§ ABOUT THIS TASK: Your answer must be an exact copy of the entries, containing no images.

§ DATA RECORDS:
----

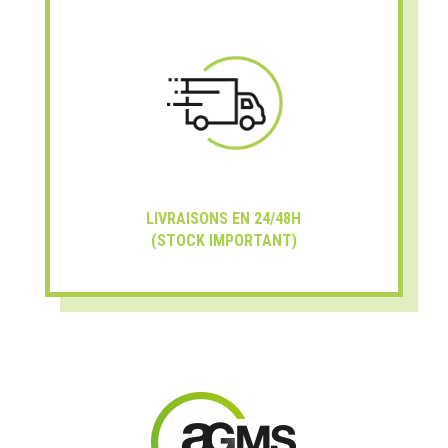
LIVRAISONS EN 24/48H
(STOCK IMPORTANT)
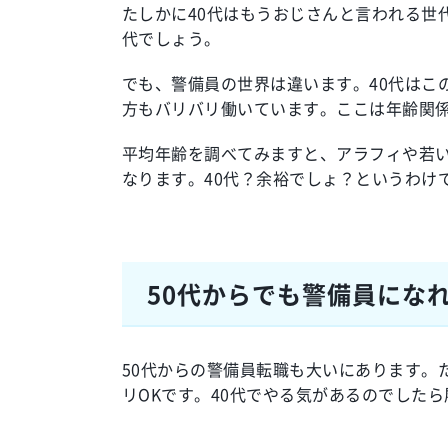
たしかに40代はもうおじさんと言われる世
代でしょう。
でも、警備員の世界は違います。40代はこの
方もバリバリ働いています。ここは年齢関
平均年齢を調べてみますと、アラフィや若
なります。40代？余裕でしょ？というわけ
50代からでも警備員にな
50代からの警備員転職も大いにあります。
リOKです。40代でやる気があるのでした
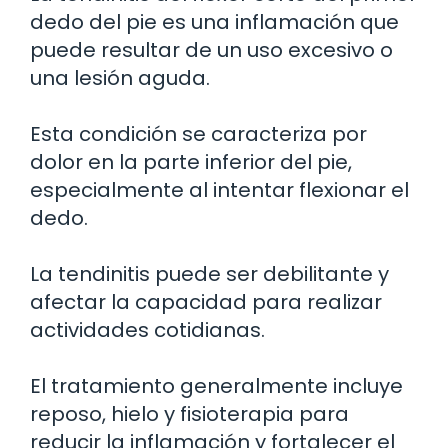
dedo del pie es una inflamación que
puede resultar de un uso excesivo o
una lesión aguda.
Esta condición se caracteriza por
dolor en la parte inferior del pie,
especialmente al intentar flexionar el
dedo.
La tendinitis puede ser debilitante y
afectar la capacidad para realizar
actividades cotidianas.
El tratamiento generalmente incluye
reposo, hielo y fisioterapia para
reducir la inflamación y fortalecer el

----

§ EXERCISE RESULT:
LIVRAISONS EN 24/48H
(STOCK IMPORTANT)
たしかに40代はもうおじさんと言われる世
代でしょう。
でも、警備員の世界は違います。40代はこの
方もバリバリ働いています。ここは年齢関
平均年齢を調べてみますと、アラフィや若
なります。40代？余裕でしょ？というわけ
50代からでも警備員にな
50代からの警備員転職も大いにあります。
リOKです。40代でやる気があるのでした
dedo del pie es una inflamación que
puede resultar de un uso excesivo o
una lesión aguda.
Esta condición se caracteriza por
dolor en la parte inferior del pie,
especialmente al intentar flexionar el
dedo.
La tendinitis puede ser debilitante y
afectar la capacidad para realizar
actividades cotidianas.
El tratamiento generalmente incluye
reposo, hielo y fisioterapia para
reducir la inflamación y fortalecer el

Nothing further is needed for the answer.